Par Camille Polloni Inrocks
Imaginez une ville de 100000 habitants, sans droite. Oooooh, c’est joli. Au conseil municipal de Montreuil (Seine-Saint-Denis), tout le monde est de gauche. Il y a une majorité (composée de Verts, d’ex-socialistes et de « membres de la société civile ») et une « minorité » PS/communistes/Gauche unie et citoyenne. Aucun UMP ne vient troubler cette utopie rose-rouge-verte, et pourtant les élus se tapent sur la gueule.
Le 18 février dernier, le conseil municipal tenait séance. Privé de neufs élus ex-PS de la majorité, très en colère, qui avaient décidé de ne pas siéger. Après avoir frondé contre leur parti en 2008, en s'alliant avec Dominique Voynet ce qui a conduit à leur exclusion du PS, ils se rebellent aujourd'hui contre leur maire. Conduits par deux adjoints, Manuel Martinez (urbanisme) et Mouna Viprey (première adjointe).
« Considérant que madame la Maire ne tient pas compte de notre position […] nous avons décidé de ne pas être présents à cette séance », avaient-ils prévenu dans un communiqué. Les élus réfractaires désapprouvent le budget primitif 2010 et regrettent le manque de dialogue avec Dominique Voynet.
Par la barbichette
« Coup de canif dans le pacte de la majorité municipale », estiment les Verts. Trahison, drame, tin tin tin. La maire décide de retirer leurs délégations aux adjoints rebelles. Les employés municipaux ne savent plus à qui faire signer les courriers.
Le désaccord sur le budget et sur le sort à réserver aux employés municipaux, qui réclament de meilleures conditions de travail et s’opposent au gel des postes, cache un profond problème d’alliances. Lors des élections de 2008, la liste Verts-exPS s’est constituée pour battre Jean-Pierre Brard, historique maire communiste en place depuis 1984 (et toujours membre du conseil municipal). Mais depuis l'élection, le mariage de raison ne suffit plus.
Les désaccords se succèdent parmi les 41 élus de la majorité et on prépare les grandes manoeuvres. Deal de départ : Dominique Voynet soutiendra le socialiste dissident Manuel Martinez aux cantonales de 2011 et la socialiste dissidente Mouna Viprey aux législatives de 2012.
En échange, les dissidents PS portent la candidature de Voynet à la mairie. Mais 2011 et la fin du mandat sénatorial de Voynet approchant, ses alliés craignent qu'elle change d’avis et se présente aux législatives. Représailles préventives : Manuel Martinez laisse entendre dans la presse qu’il pourrait briguer la mairie.

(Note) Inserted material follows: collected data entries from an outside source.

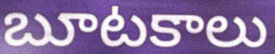
బూటకాలుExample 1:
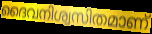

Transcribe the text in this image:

ദൈവനിശ്വസിതമാണ്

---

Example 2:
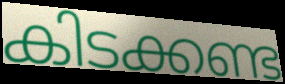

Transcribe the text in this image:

കിടക്കണ്ട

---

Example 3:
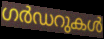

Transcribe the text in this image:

ഗർഡറുകൾ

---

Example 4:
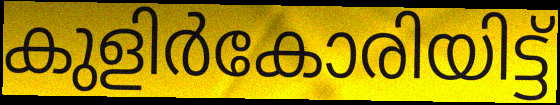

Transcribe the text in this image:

കുളിർകോരിയിട്ട്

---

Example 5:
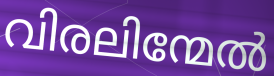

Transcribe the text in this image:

വിരലിന്മേൽ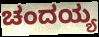
ಚಂದಯ್ಯ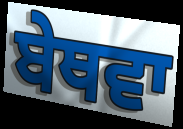
ਬੇਥਵਾ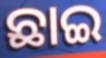
ଛାଇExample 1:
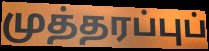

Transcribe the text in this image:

முத்தரப்புப்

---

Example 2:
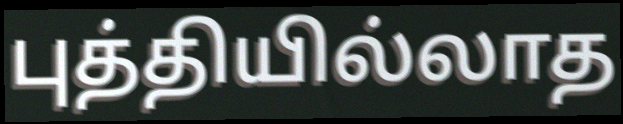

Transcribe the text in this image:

புத்தியில்லாத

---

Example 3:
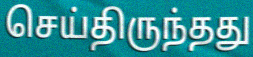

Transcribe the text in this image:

செய்திருந்தது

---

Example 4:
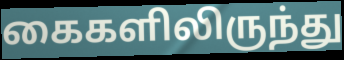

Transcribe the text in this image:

கைகளிலிருந்து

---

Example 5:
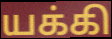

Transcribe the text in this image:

யக்கிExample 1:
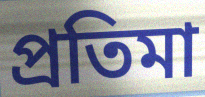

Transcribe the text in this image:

প্রতিমা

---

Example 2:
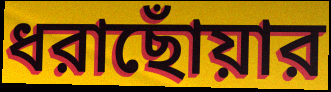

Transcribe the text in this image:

ধরাছোঁয়ার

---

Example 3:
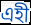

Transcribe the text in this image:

এহী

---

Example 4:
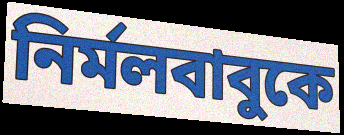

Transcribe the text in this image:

নির্মলবাবুকে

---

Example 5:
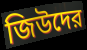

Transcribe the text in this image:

জিউদেরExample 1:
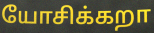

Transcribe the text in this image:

யோசிக்கறா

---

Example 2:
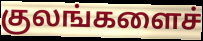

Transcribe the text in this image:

குலங்களைச்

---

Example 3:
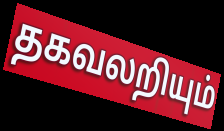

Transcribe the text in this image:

தகவலறியும்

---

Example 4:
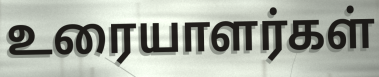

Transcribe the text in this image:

« Le problème, c’est qui contrôlera la ville, des Verts ou des socialistes ? » résume Olivier Madaule, ancien secrétaire du PC local et longtemps proche de l’ancien maire Jean-Pierre Brard. « Ca allait forcément clasher. A l’approche des régionales, Voynet compte sur un gros score d’Europe écologie pour asseoir son autorité et peut se permettre de retirer leurs délégations aux adjoints. Mais c’est peu lisible pour la population et un peu politicard. »
« Où vont-ils s’asseoir ? »
Politicard, c’est aussi l’analyse du PS « officiel », celui qui siège dans la minorité et a voté contre le budget. Alexie Lorca, présidente du groupe socialiste, déplore l’attitude de Mouna Viprey et Manuel Martinez qui « ont posé des bombes juste avant de partir en vacances ». « Ils auraient dû venir et expliquer leurs désaccords », estime Alexie Lorca. Malgré la volonté affichée de Claude Bartolone de réintégrer les exclus dans le PS, les socialistes « labellisés » rechignent à siéger avec ces mauvais coucheurs.
Et maintenant ? Que se passera-t-il au prochain conseil ? Dominique Attia, présidente du groupe communiste, s’interroge. « Font-ils toujours partie de la majorité ? Est-ce qu’ils vont venir ? Et où vont-ils s’asseoir ? » Clémentine Autain, la « parachutée » contre qui tonnait Brard en 2007 s’étonne de « pratiques politiques qui ne correspondent à rien sur le fond ». « Comme la gauche fait 80%, tout se passe comme s’il y avait un gâteau à se partager ».